I like the 6th hole a lot – this is the only par-5 on the front nine and very, very tight from the tee – trees either side and a lone bunker on the left at 220 yards – your second shot is key to set-up a pitch to an offset green. The closing hole (350 yards) on the front nine is all about the drive as it is very tight and anything going right will be in trouble. The second par-5 on the course comes at the 11th and is the best hole so far; dog legging left, moving uphill and then a small turn to the right towards the green – stroke index 2 and will test everyone.
The course closes very well – the 18th is a strong par-5 with water in play left from the tee and front and right around the layup positions and another tricky offset green – the hole does remind me of the 18th at close by Son Gual and that is a real favourite.
Overall, a course worth playing with many standout holes – very impressed with the Arabella resort on and off course.
I played the Son Quint and Son Vida courses today, as a warm up for a round on the Sun Muntaner course tomorrow.

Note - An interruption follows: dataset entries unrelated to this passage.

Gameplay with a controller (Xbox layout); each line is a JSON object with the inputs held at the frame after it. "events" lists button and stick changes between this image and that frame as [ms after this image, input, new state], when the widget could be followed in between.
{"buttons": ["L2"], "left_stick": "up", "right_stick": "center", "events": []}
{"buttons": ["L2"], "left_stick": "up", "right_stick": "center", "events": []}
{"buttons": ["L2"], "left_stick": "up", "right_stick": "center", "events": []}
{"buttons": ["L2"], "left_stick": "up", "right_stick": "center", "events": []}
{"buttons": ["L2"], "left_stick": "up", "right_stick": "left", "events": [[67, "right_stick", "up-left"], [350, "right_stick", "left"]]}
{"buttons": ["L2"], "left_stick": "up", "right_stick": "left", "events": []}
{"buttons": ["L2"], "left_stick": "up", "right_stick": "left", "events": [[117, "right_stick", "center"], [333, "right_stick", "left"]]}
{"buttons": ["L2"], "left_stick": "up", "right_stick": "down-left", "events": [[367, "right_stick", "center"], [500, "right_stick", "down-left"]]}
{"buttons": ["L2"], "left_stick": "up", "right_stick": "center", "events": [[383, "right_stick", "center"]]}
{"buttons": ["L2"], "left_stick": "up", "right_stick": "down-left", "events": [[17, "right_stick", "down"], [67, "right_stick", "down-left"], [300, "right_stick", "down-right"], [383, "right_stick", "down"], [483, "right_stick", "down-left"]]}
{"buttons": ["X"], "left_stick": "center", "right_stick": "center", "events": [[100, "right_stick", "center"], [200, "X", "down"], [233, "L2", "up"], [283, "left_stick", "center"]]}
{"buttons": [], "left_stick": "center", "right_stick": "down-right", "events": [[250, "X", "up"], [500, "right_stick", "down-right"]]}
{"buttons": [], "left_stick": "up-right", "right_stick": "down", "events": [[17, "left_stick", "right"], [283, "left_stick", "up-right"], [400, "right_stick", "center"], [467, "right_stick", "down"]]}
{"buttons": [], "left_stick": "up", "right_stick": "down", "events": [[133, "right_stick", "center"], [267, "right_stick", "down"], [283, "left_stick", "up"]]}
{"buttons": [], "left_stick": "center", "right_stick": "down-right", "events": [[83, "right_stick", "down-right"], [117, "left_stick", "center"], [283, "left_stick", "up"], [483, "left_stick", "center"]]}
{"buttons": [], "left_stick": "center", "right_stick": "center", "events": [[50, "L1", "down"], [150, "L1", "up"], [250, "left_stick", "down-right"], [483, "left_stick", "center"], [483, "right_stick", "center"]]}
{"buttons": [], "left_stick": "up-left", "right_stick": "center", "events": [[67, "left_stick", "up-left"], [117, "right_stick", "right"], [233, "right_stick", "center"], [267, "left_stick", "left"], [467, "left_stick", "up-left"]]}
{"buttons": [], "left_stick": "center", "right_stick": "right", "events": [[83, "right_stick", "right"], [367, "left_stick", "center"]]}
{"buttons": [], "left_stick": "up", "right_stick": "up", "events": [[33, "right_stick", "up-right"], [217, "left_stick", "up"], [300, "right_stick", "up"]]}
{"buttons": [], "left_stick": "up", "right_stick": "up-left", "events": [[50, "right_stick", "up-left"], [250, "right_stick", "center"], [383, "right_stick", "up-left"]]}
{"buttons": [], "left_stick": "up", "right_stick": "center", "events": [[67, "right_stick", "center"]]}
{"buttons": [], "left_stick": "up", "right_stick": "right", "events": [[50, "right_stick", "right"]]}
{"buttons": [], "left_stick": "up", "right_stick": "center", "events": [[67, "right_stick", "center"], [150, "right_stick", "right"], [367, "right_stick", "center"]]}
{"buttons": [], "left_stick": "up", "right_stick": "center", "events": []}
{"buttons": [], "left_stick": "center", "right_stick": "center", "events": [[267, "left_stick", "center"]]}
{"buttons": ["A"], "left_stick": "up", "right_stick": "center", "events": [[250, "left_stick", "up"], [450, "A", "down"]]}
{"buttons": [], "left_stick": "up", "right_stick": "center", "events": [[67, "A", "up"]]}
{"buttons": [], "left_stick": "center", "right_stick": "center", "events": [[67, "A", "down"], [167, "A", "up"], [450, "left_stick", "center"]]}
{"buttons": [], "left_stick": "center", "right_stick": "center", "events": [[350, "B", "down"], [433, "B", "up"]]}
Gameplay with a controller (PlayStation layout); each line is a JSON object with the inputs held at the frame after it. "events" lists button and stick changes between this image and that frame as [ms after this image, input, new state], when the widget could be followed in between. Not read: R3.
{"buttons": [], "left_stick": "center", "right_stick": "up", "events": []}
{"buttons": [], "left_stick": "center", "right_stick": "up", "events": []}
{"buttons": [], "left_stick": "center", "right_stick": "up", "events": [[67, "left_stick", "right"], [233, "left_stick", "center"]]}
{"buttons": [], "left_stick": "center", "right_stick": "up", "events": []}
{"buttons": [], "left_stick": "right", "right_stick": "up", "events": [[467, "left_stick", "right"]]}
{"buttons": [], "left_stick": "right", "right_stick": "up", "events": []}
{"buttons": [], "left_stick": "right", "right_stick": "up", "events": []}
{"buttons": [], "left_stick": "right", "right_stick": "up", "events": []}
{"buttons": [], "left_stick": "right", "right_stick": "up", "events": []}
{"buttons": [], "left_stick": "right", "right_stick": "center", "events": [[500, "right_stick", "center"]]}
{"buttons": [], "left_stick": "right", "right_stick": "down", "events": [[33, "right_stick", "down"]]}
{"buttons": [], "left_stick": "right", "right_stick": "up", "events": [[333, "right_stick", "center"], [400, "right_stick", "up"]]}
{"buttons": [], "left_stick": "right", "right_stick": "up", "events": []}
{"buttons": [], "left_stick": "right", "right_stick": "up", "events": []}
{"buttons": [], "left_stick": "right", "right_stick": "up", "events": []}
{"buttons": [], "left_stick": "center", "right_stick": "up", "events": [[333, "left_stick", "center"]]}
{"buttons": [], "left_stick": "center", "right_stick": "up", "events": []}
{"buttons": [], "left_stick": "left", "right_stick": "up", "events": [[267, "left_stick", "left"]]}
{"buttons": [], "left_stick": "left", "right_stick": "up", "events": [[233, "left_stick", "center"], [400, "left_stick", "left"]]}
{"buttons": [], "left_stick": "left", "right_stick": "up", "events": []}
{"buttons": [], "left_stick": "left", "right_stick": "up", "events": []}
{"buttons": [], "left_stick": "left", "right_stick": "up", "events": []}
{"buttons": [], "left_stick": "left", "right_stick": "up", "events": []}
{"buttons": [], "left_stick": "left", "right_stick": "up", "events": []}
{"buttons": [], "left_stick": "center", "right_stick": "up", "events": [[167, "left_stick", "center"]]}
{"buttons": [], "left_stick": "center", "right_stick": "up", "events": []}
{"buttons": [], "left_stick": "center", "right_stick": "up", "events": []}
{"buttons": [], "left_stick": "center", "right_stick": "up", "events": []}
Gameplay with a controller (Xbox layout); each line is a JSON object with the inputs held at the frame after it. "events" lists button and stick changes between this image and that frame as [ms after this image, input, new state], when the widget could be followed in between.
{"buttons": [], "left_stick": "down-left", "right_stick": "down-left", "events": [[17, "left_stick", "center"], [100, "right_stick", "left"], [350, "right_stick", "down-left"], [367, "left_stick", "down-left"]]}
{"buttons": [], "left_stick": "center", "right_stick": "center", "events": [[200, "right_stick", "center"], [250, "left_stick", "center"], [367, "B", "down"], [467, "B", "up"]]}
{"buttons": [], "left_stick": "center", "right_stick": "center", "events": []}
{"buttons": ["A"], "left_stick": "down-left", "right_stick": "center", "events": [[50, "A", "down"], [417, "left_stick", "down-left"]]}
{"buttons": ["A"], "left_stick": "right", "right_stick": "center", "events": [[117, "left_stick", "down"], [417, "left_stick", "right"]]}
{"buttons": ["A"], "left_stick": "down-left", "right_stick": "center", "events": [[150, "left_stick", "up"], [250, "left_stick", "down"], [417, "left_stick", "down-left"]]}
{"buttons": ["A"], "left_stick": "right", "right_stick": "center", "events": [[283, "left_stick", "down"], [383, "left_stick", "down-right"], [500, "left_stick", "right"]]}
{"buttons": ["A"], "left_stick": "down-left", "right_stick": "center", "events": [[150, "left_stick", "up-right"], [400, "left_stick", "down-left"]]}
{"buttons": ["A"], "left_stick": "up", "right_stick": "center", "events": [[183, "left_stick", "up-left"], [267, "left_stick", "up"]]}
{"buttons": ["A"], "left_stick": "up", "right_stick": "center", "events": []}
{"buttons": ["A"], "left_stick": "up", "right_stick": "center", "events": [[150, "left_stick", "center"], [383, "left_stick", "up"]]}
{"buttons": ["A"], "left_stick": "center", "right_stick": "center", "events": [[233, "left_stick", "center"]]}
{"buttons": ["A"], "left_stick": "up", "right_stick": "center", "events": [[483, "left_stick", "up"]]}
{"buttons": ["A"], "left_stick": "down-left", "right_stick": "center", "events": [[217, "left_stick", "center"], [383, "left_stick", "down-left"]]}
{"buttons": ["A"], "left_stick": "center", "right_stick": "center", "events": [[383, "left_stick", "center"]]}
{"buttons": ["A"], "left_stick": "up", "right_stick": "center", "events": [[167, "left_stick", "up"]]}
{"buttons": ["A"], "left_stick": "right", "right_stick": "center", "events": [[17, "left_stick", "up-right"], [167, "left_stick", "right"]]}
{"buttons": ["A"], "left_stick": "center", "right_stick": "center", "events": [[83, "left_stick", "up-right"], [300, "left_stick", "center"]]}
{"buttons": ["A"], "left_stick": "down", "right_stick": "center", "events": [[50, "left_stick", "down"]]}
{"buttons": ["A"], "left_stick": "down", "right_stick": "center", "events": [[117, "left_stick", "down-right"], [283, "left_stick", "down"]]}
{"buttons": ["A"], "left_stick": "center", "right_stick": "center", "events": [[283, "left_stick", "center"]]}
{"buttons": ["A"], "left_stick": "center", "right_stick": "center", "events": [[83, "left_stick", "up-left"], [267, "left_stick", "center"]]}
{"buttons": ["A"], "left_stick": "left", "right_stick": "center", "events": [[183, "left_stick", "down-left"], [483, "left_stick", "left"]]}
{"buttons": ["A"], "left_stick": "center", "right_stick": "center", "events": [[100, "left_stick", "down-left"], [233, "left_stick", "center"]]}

The Son Quint is a decent track, with fairways squeezed quite tightly into a compact property and water brought into play sparingly at only three holes.
The Son Vida is a lovely old Fred Hawtree course, with plenty of short, tight fairways set out on rolling terrain and an absolutely wonderful set of four short holes, three of which play sharply downhill from seriously elevated tee positions (built in an era when architects knew how to construct eye catching par threes, of course).
The playing corridors are hemmed in by trees and/or housing on either side of the fairway on many of the holes from 1 to 12 and I thought that I’d hate that sort of confinement. Instead, I really warmed to the idea of having to fully concentrate to keep my ball in play and I thought the last six holes were actually too open, hankering for the strictures of the earlier holes to remain in place until the round concluded.
Again, apart from the par three 16th and par five 18th, water hazards were kept to a minimum on the course, which is always a bonus in my book.
There’s a new clubhouse under construction at the moment, strategically located above the 18th green, and it’s due to open in Spring of next year. I can’t help but feel a pang of regret that the current atmospheric old building which has served golfers well for over half a century will be demolished and the 10th hole changed from a short par four to a par three, all in the name of progress.
Can it really have been all of 25 summers since Seve won the Open de Balearas on this course?